MLB: ALCS-Cleveland Indians at Toronto Blue Jays Dan Hamilton-USA TODAY Sports

On any given day, a baseball game has a cast of characters, all playing unique parts. The players, the coaches, the front office — and the bat boy.

John Neglia is one of those characters. Some fans may know him simply as “the bat boy;” a familiar face to those who watch enough Blue Jay baseball. But behind the curtain that is the uniform, Neglia prefers another name — batman.

“I would say people didn't start referring to me as the ‘batman’ until 2015,” Neglia told Bluebird Banter. “That was the first season I decided to grow a beard. [I] haven't shaved it since [and] we've had some pretty good success since then, so I think I'll keep it for a while.”

Since 2015, the Blue Jays have reached the American League Championship Series for two seasons in a row — including a wild comeback in the 2015 division series, when Jose Bautista hit the eventual game-winning home run. What was it like to be in the dugout in that moment?

“There was just an eruption! Everybody knew it was gone right off the bat. [It’s] hard to put into words the emotions of that inning, but it's pretty safe to say I'll never experience anything quite like that again... Fun fact, I was the first person to pick up Jose's bat after he tossed it.”

Earlier in the frame, when the throw back to the mound hit the bat of Ranger Shin-Soo Choo, there was “a lot of confusion and anger” in Toronto’s dugout. For the players, it was “very frustrating,” Neglia says.

“There was so much confusion about the rule. It seemed like the players, the coaches and the umpires had three different interpretations of the rule. No one really understood what exactly was going on... After they ruled to allow the run, the frustration almost turned into anger. [Almost] like, ‘We cannot lose this game that way.’"

Those in the crowd exhibited a similar reaction. Fans, in response to the ruling, threw trash — most notably, cans of beer — onto the field, some of which hit fans in the lower levels.

Despite the multitude and emotion of the moment, it isn’t Neglia’s favourite memory with the team.

“[It was] winning the division in Baltimore in 2015, by far. Baseball is such a long season; a grind, really. It's so tough to win a division, especially the AL East. It was just such a feeling of accomplishment, especially [when] breaking a string of 20 consecutive seasons without a playoff berth.

“From July through to the end of the season, [it] was the most fun I've ever had in my life.”


On a day-to-day basis, Neglia spends most of his time preparing the dugout and clubhouse for the game. He usually arrives at the ballpark five hours early.

“The first few hours is a lot of going through what was used the night before, double checking all the bats, the helmets, talking to each individual player to see if they want to use or do anything new equipment wise, that kinda stuff. At 4:30, the team goes out for batting practice. Once we're done on the field, I go straight into setting up the bench.”

For Neglia, preparing the dugout for game time is the most meticulous part of the day. “There are Powerade coolers, water coolers, towels, gum, seeds, bats, helmets, pine tar, rosin, bat weights, all sorts of things that need to be brought out in advance of the game. Along with that, certain players prefer their things placed in specific spots on the bench... A good portion of the day is spent on the dugout.”

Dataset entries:
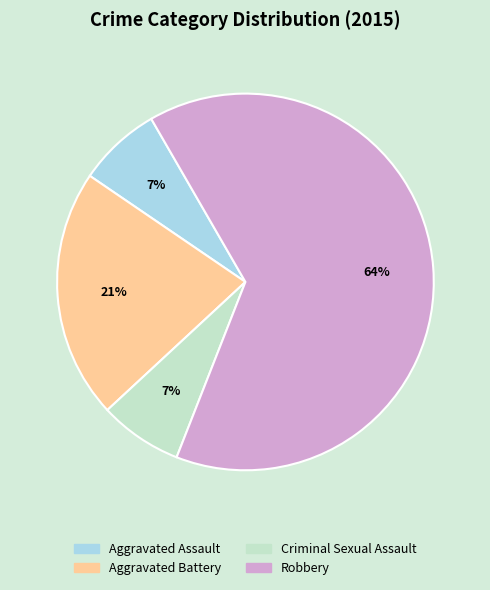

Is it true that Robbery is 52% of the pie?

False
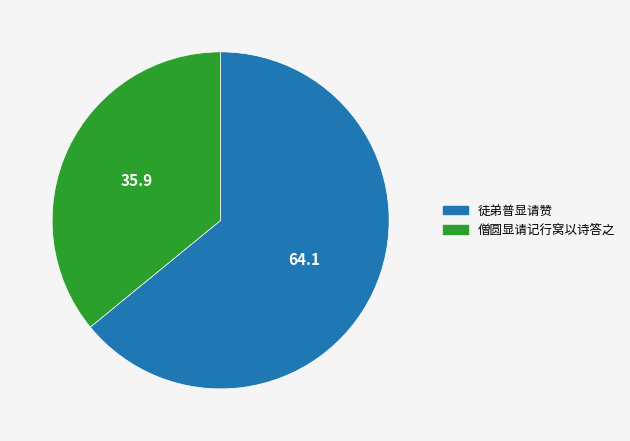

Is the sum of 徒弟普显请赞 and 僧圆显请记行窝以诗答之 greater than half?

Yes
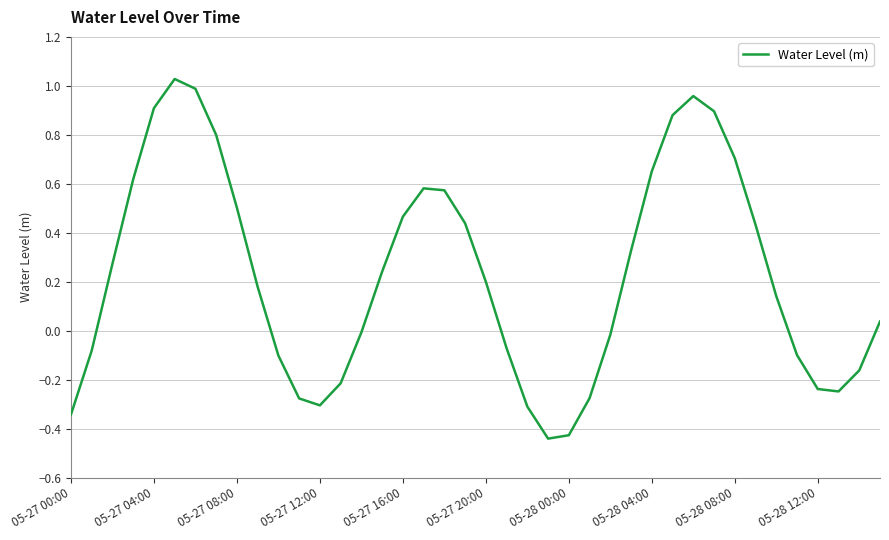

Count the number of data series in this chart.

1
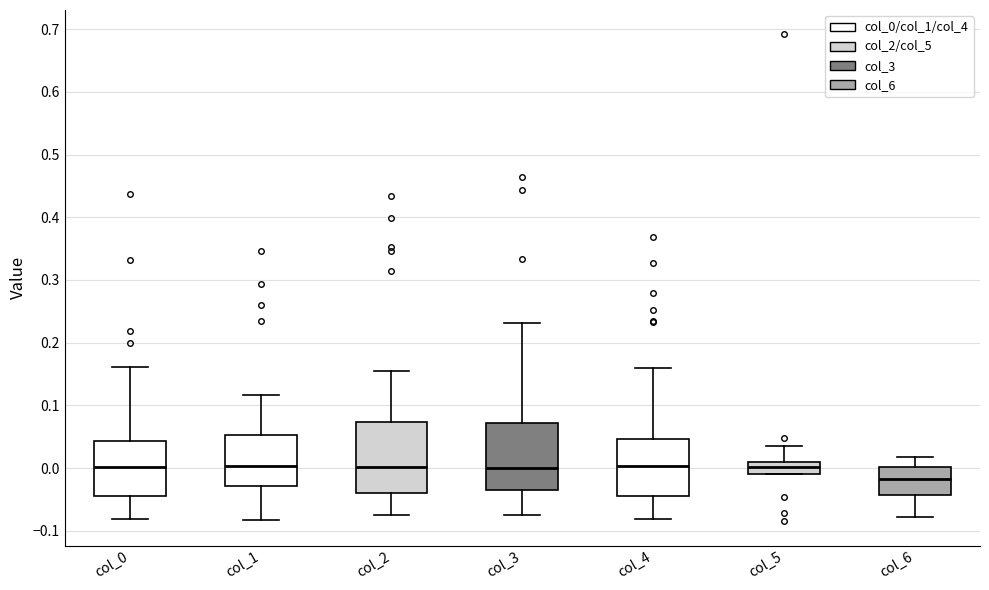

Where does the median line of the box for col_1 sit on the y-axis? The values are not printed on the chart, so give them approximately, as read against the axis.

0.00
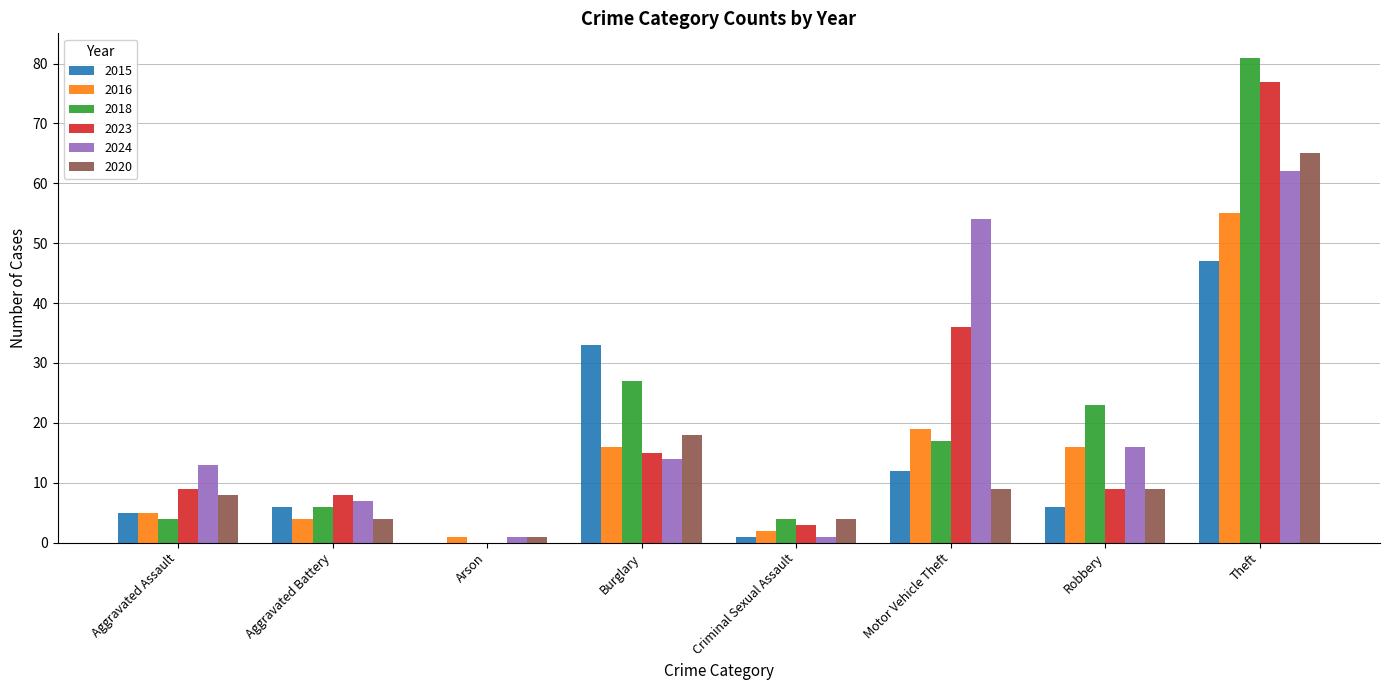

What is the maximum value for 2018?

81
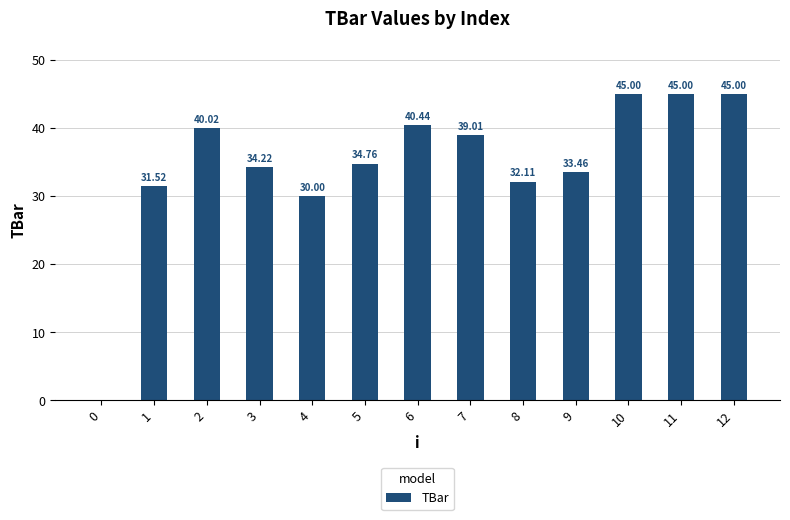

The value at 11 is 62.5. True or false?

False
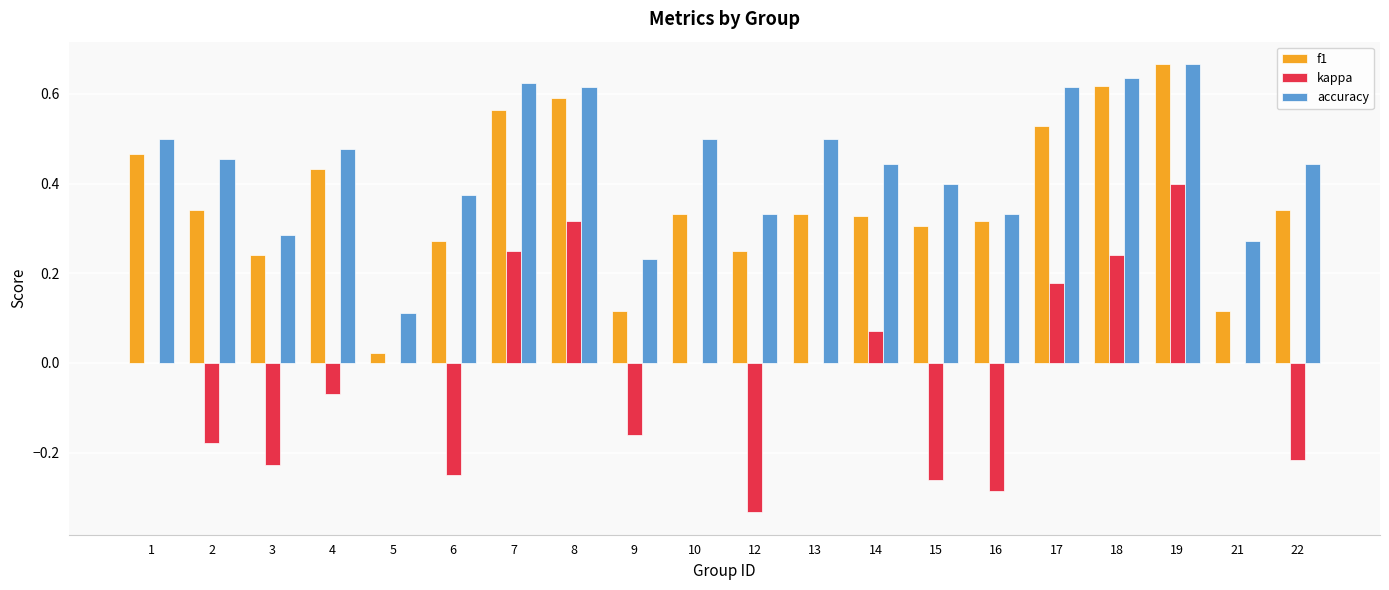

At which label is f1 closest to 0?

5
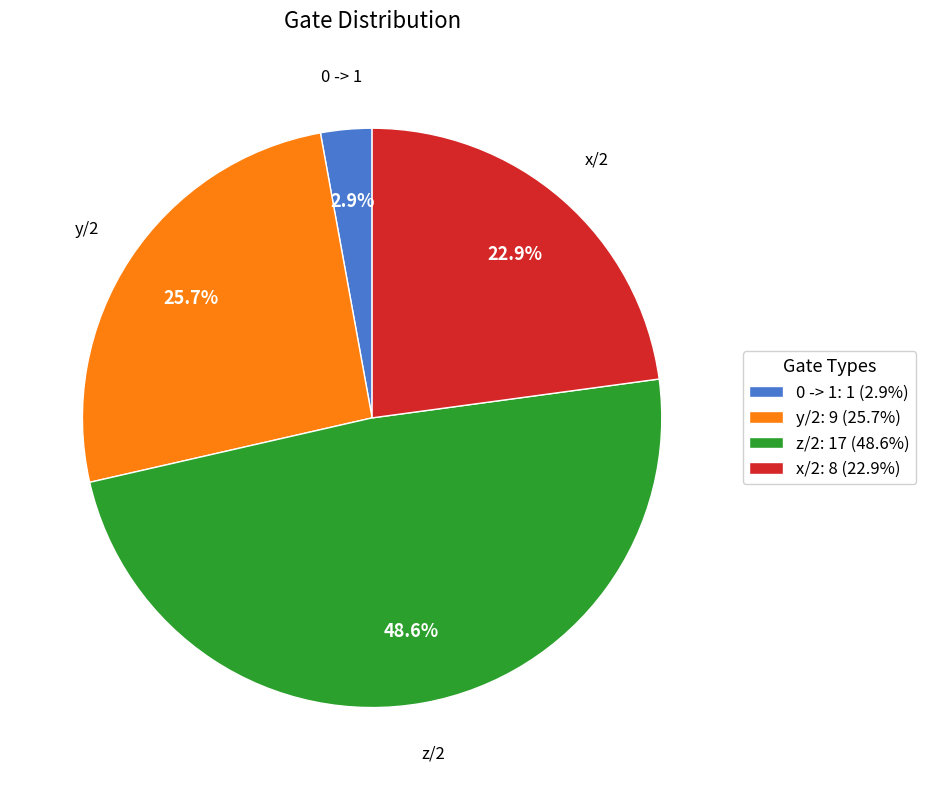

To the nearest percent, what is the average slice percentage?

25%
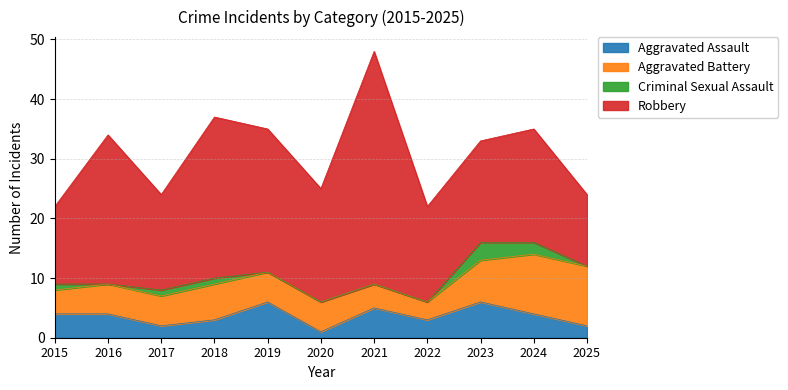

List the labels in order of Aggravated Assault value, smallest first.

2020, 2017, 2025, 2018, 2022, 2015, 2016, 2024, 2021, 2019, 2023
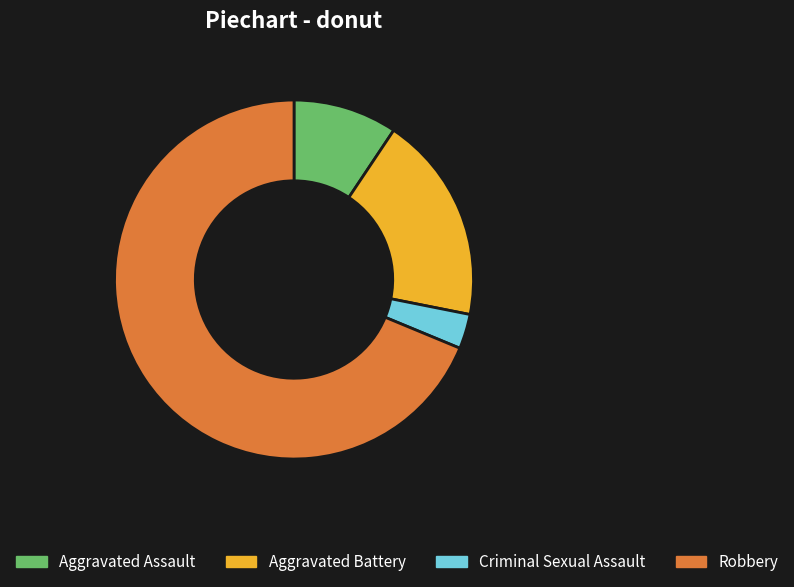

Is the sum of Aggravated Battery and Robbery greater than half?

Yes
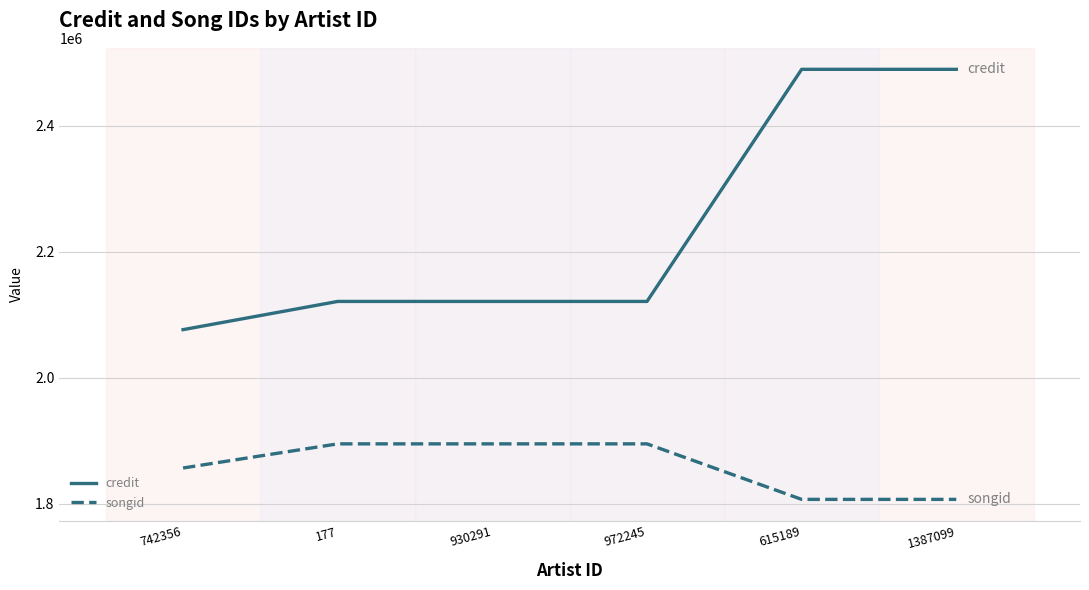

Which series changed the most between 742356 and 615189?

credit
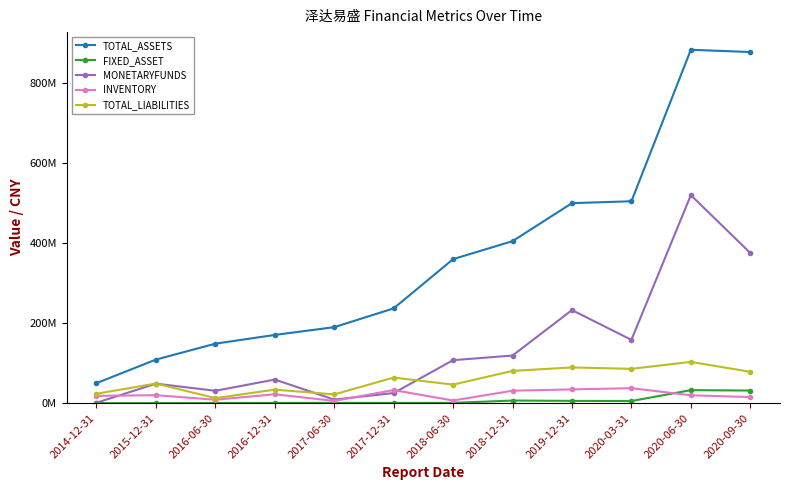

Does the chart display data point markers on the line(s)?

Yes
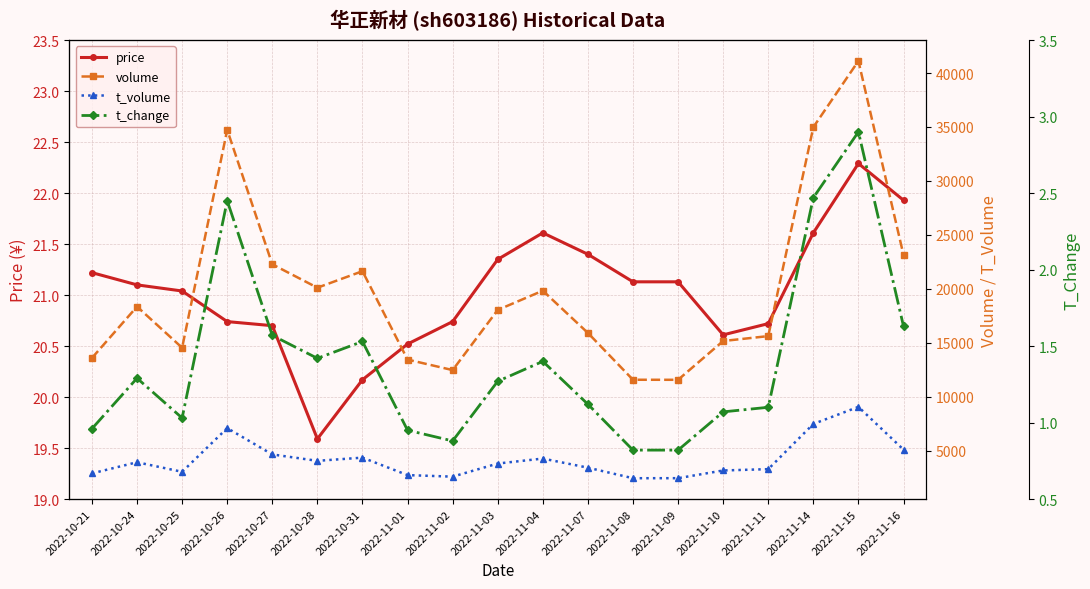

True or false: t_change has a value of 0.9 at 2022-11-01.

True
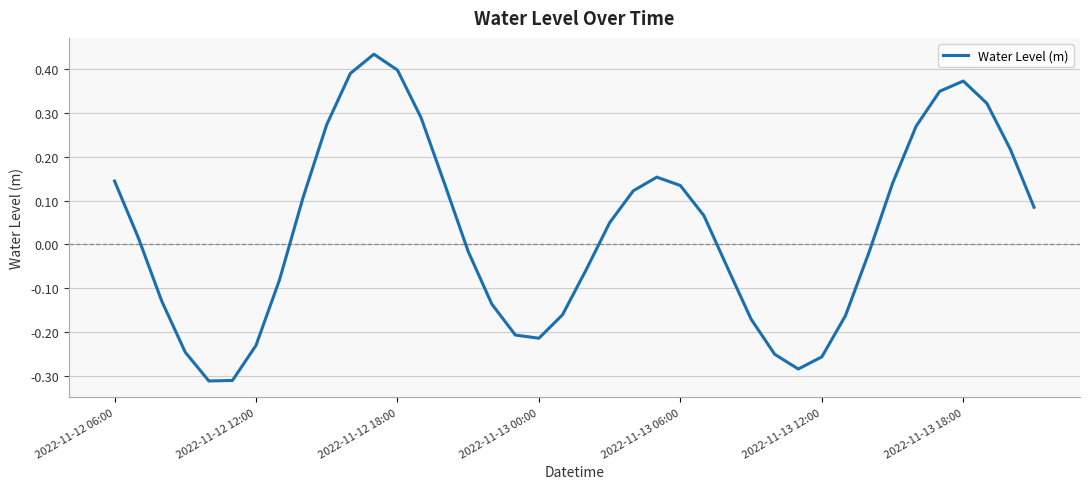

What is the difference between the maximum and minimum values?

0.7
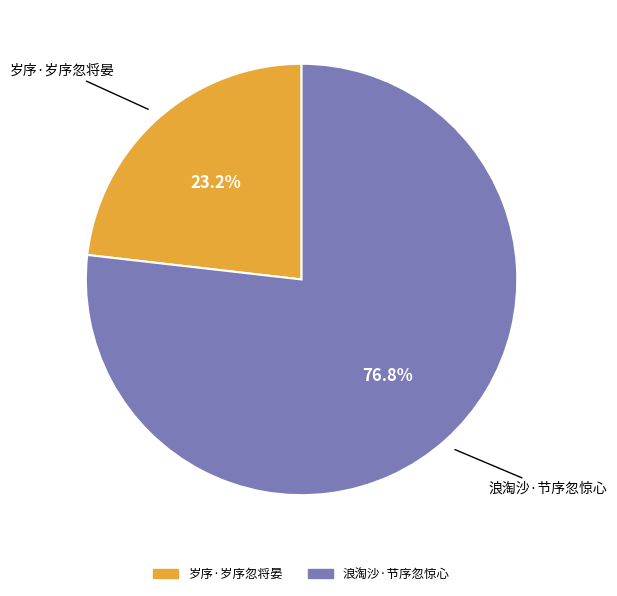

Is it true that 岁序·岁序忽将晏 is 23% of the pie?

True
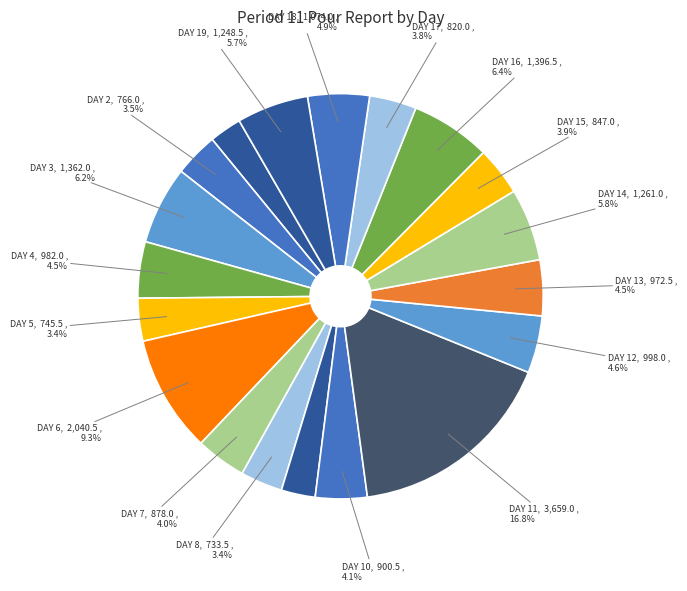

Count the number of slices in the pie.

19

=== WORK REQUEST 1 ===
According to the Blue Jays bat boy article, how early does Neglia usually arrive at the ballpark?
=== WORK REQUEST 2 ===
For each statement, say whether the Blue Jays bat boy article supports it, answering yes or no and quoting the deciding words:
(a) Neglia was the first person to pick up Jose Bautista's bat after Bautista tossed it.
(b) Neglia's favorite memory with the team is the Bautista home run.
(c) The team goes out for batting practice at 4:30.
=== WORK REQUEST 3 ===
Write the next part of the Blue Jays bat boy article, picking up after its final sentence.

=== WRITTEN ANSWER 1 ===
He usually arrives five hours early.

=== WRITTEN ANSWER 2 ===
(a) Yes: "Fun fact, I was the first person to pick up Jose's bat after he tossed it."
(b) No: "[It was] winning the division in Baltimore in 2015, by far."
(c) Yes: "At 4:30, the team goes out for batting practice."

=== WRITTEN ANSWER 3 ===
In the clubhouse, Neglia spends his time organizing for the players and ensuring that no player is lacking anything they need for the game, such as a jersey or pants. “Generally, just making sure all the washrooms are stocked, lounge is clean [and] everything is cozy and comfortable for the guys.”

Neglia’s interactions with the players and staff are that of a teammate. “This is my 10th season with the club, so I've developed pretty strong relationships with the players and coaches. For me, it's easy to have conversations and talk baseball with the guys, just because we're all so comfortable with each other.”

Of course, as with any environment, there are certain players that Neglia is closer to. “For me, I would say Marco Estrada is probably my closest friend on the team. We hang out a lot outside of work.”


It may be a little known fact, but the Blue Jays had a rough start to this season (sarcasm intended). Toronto began 2017 with a record of 2-11, the worst start in franchise history, but have since turned their fortunes around, winning five consecutive games and three straight series, even with Josh Donaldson, Troy Tulowitzki, Russell Martin, Aaron Sanchez and J.A. Happ on the disabled list.

How did Toronto turn the season around while there was still time left to do so? Neglia says that the mentality and actions of the team haven’t changed at all, but cites a constant stream of injuries as the reason behind Toronto’s losses.

Two or three years ago, the Blue Jays were also in an extended slump, but that team bounced back in a different manner.

“One day, a few of the veterans decided to try and loosen things up. They arranged for a few baby lions and tigers to be brought into the clubhouse! It was kept pretty quiet so no one had any idea when they showed up. It was a lot of fun [and] everyone seemed to enjoy it.”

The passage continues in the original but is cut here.